▶ [Text for analysis]:
A bend in the river
To many visitors to Thailand, their fondest memories come from Isaan, the North Eastern ‘bulge’ of Thailand. However, it doesn’t rate much of a mention in many guidebooks because of the relative paucity of grand Thai monuments – either man made or natural. Its charm lies in the friendly people and the more relaxed, traditional pace and style of life. That was exactly what me Jackie were after when we went for a week’s exploring around the area of Nong Khai and a bend in the Mekong River over new year 2007.
Getting to most places in Thailand far from Bangkok generally involves an overnight train trip. This was no different. On other pages in globalwanderings I have described a couple of them one journey by first class sleeper and another by second class sleeper. Unfortunately this one was second class seat. I will say no more than given the choice in future, I’m taking the bus.
We did arrive in Nong Khai in one piece though and only an hour or so late. We went to the Mut Mee guesthouse for breakfast (it’s a great little hotel but more of that at the end) and hired Honda Dreams from the man who hangs out across the road (150Bht per day). Soon enough we had blown away the cobwebs from the overnight train journey and were heading west along the bank of Mekong. We soon reached the first small town, that of Sri Chiang Mai. SCM is a quiet little place like many of the towns in these parts. It’s famous for making rice paper and you can supposedly see them drying on the roadside. It couldn’t have been the season as we saw none. We did however head for the promenade, not much more than a broad pavement along a quiet road. It does have a great view across the river to Laos though, and its capital resting on the far bank, Vientiane. I had been to SCM many years before and then all you could see was the spires of Buddhist Wats on the other side. Vientiane is still a sleepy backwater as far as capital cities go, but it has certainly developed apace and now there were hotels, restaurants and houses clearly visible. We tucked into a very tasty noodle soup and continued our journey.
This stretch of road is supposed to be one of the most picturesque in Thailand. Maybe it was just because it was a grey day, but on this occasion it was just pleasant enough. We were also thankful that it was very quiet, the only excitement having to avoid a dog lying in the middle of the road.
We arrived on the outskirts of the next town, Sang Khom around 2 on the afternoon. After our sleepless night I was very thankful to see the welcoming appearance of a guest house. Despite not having any signs outside apparently it was called Varna House. There was a main house where presumably the family lived and they rented out four small cottages in the garden, one of which overlooked the Mekong. This was already taken unfortunately but the cottage we got was very comfortable and the price was right (600Bht). After a snooze we went for a wander along the river. In fact recently they had built an embankment which gave pleasant views up and down the river. There was also a very handy restaurant nearby overlooking the river – Poo Pae, where we had an absolutely delicious meal, shortly followed by an excellent night’s sleep.

(Data visualization images)
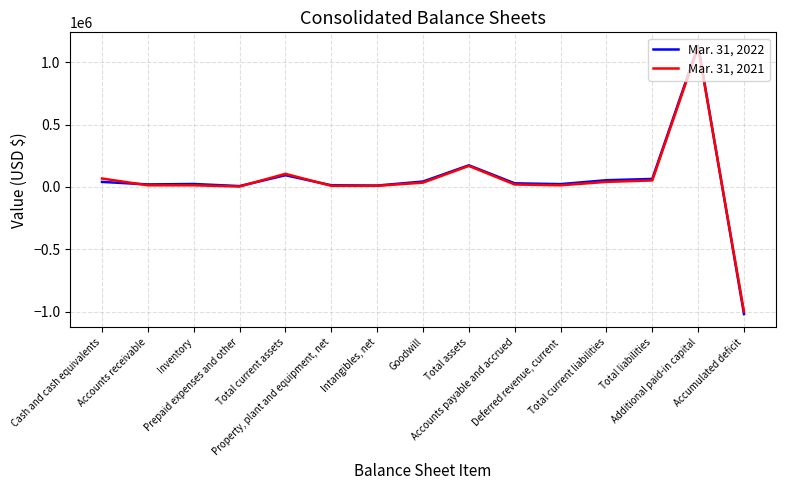

Which label corresponds to the smallest value in the chart?

Accumulated deficit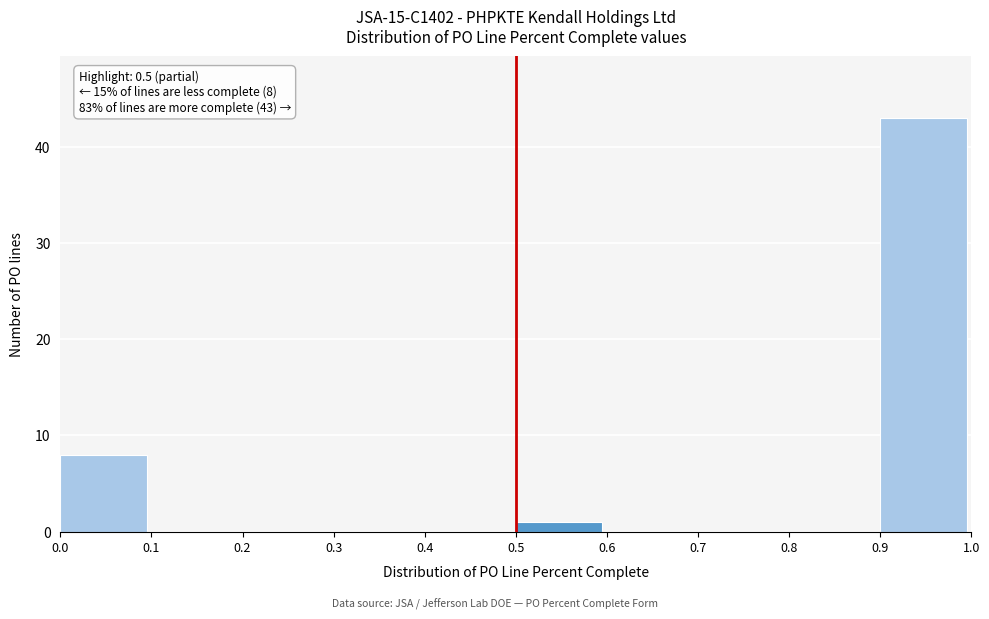

Which range on the x-axis has the tallest bar?

0.9 to 1.0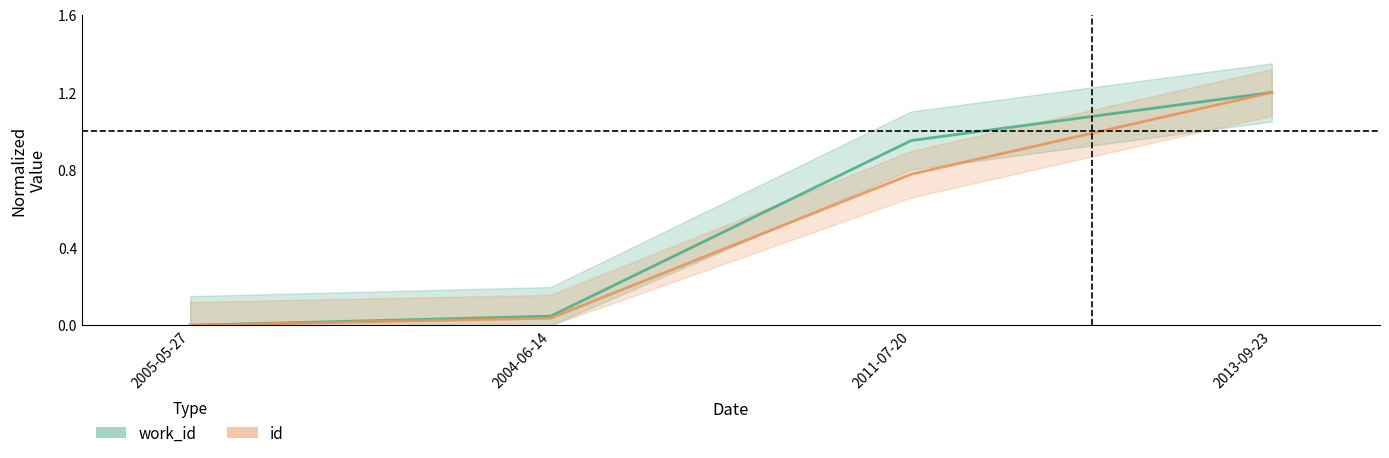

Reading left to right, extract all data points from this chart.

work_id: 0.0	0.0	1.0	1.2
id: 0.0	0.0	0.8	1.2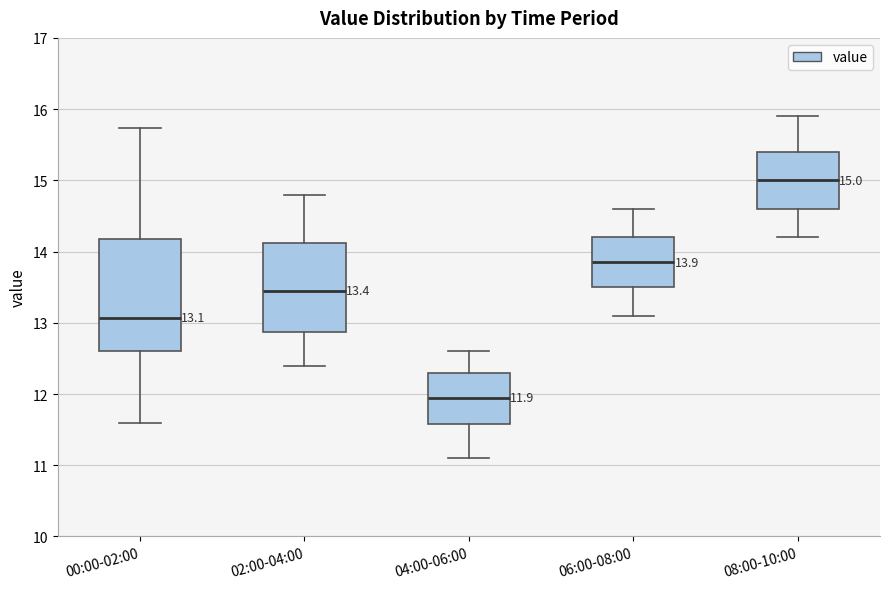

Which box's median line is the lowest?

04:00-06:00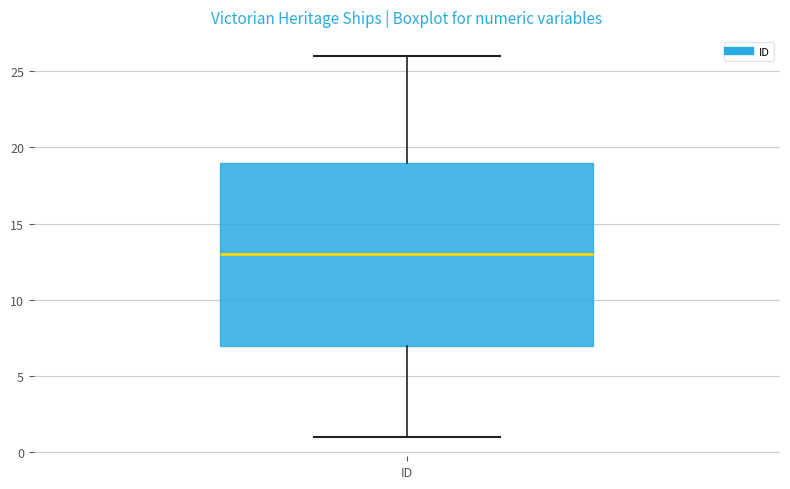

Transcribe this box plot: give where the median line is, the range the box spans, and where the two whiskers end, as read against the y-axis. The values are not printed on the chart, so give them approximately, as read against the axis.

median 13, box 7 to 19, whiskers 1 to 26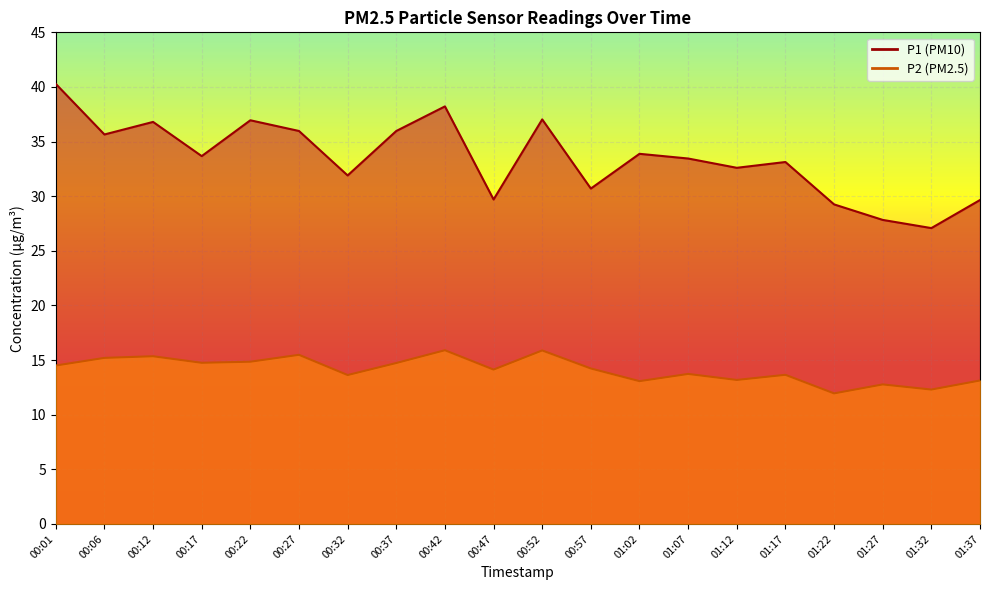

Reading left to right, what are all the values shown in this chart?

P1: 00:01=40.3	00:06=35.6	00:12=36.8	00:17=33.7	00:22=37.0	00:27=36.0	00:32=31.9	00:37=36.0	00:42=38.2	00:47=29.7	00:52=37.0	00:57=30.7	01:02=33.9	01:07=33.5	01:12=32.6	01:17=33.1	01:22=29.2	01:27=27.8	01:32=27.1	01:37=29.6
P2: 00:01=14.5	00:06=15.2	00:12=15.3	00:17=14.8	00:22=14.8	00:27=15.5	00:32=13.6	00:37=14.7	00:42=15.9	00:47=14.1	00:52=15.9	00:57=14.2	01:02=13.1	01:07=13.7	01:12=13.2	01:17=13.7	01:22=11.9	01:27=12.8	01:32=12.3	01:37=13.1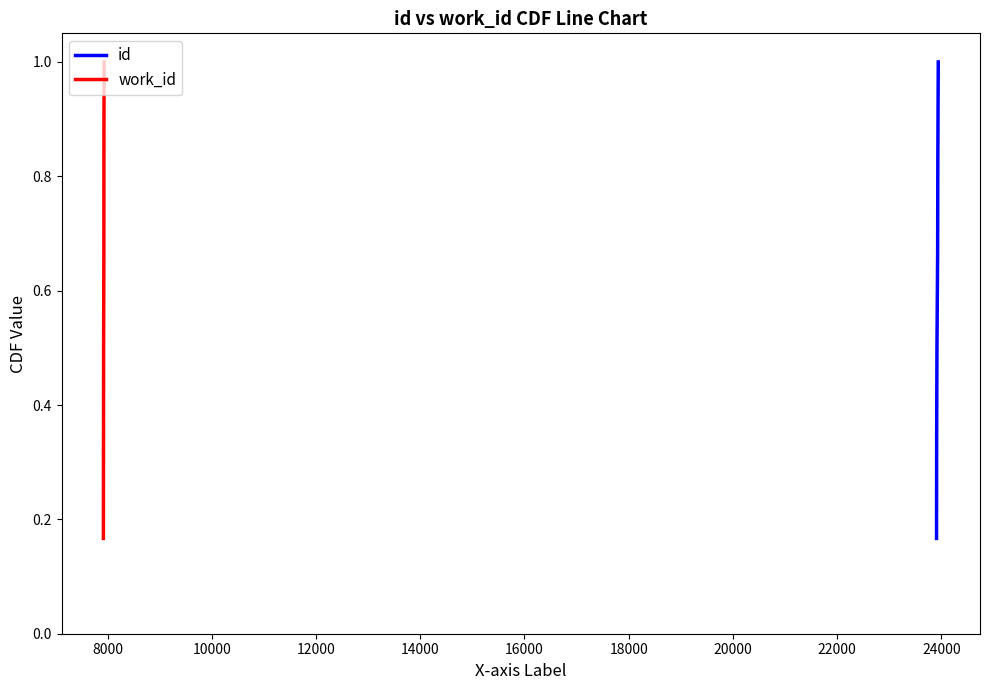

Is the value of id at 8000 greater than the value of work_id at 8000?

No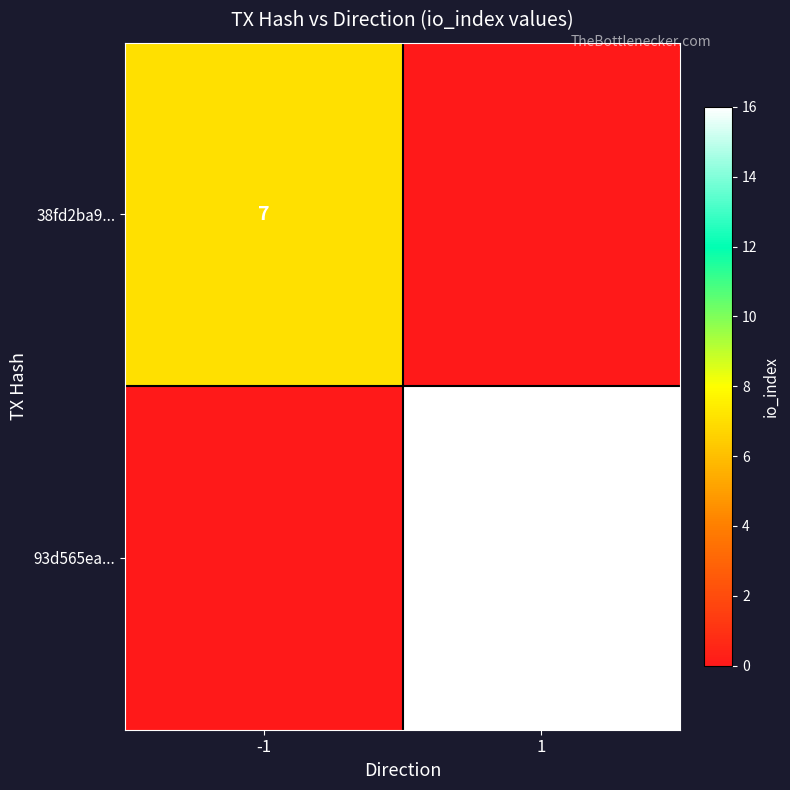

Is it true that 93d565ea... equals 16 at 1?

True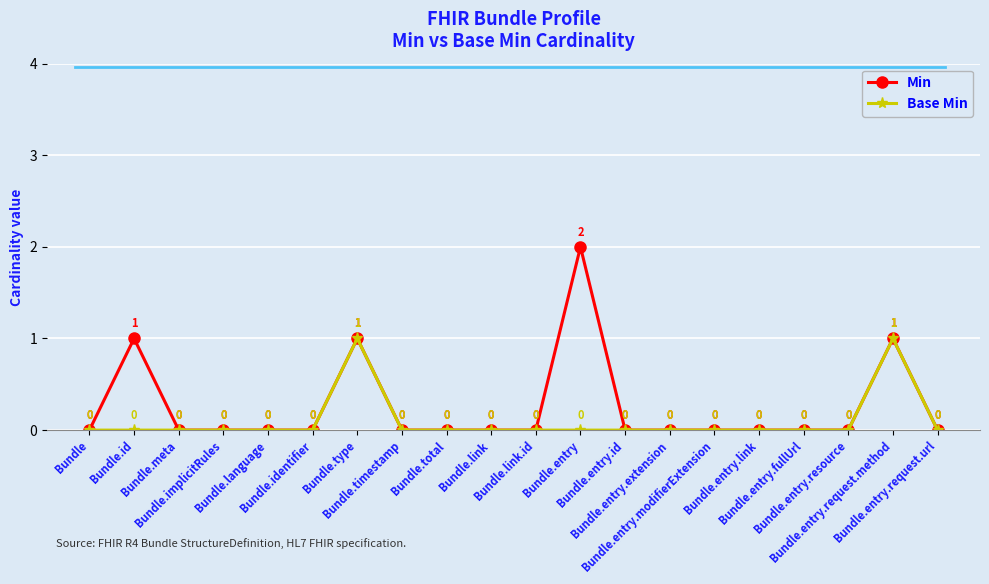

What are all the series names shown in the legend?

Min, Base Min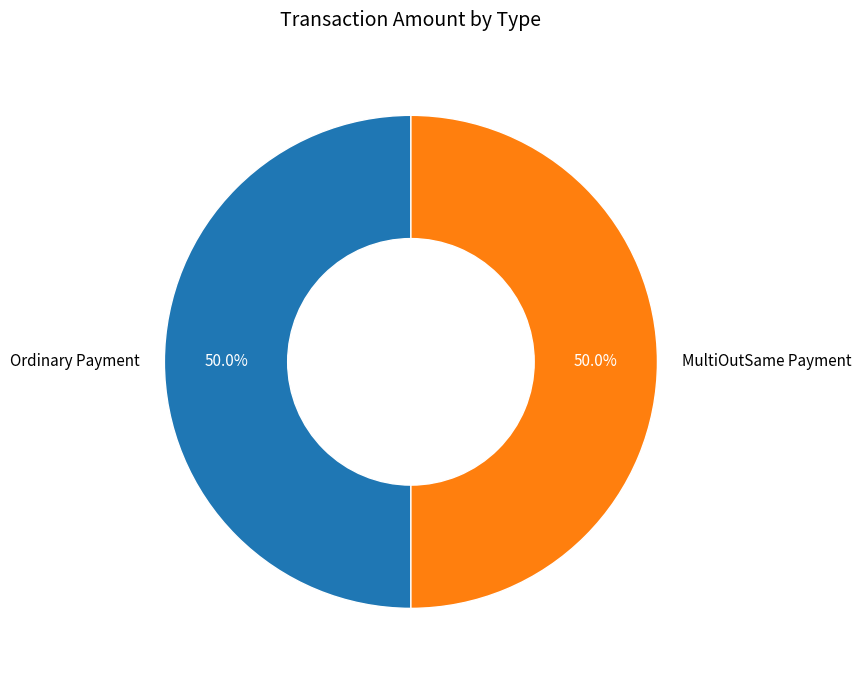

What is the total percentage of MultiOutSame Payment and Ordinary Payment?

100.0%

▶ [Task objective]: In the account of the trip around Nong Khai, copy out the stretch from "Getting to most" through "taking the bus.".

▶ [Expected answer]:
Getting to most places in Thailand far from Bangkok generally involves an overnight train trip. This was no different. On other pages in globalwanderings I have described a couple of them one journey by first class sleeper and another by second class sleeper. Unfortunately this one was second class seat. I will say no more than given the choice in future, I’m taking the bus.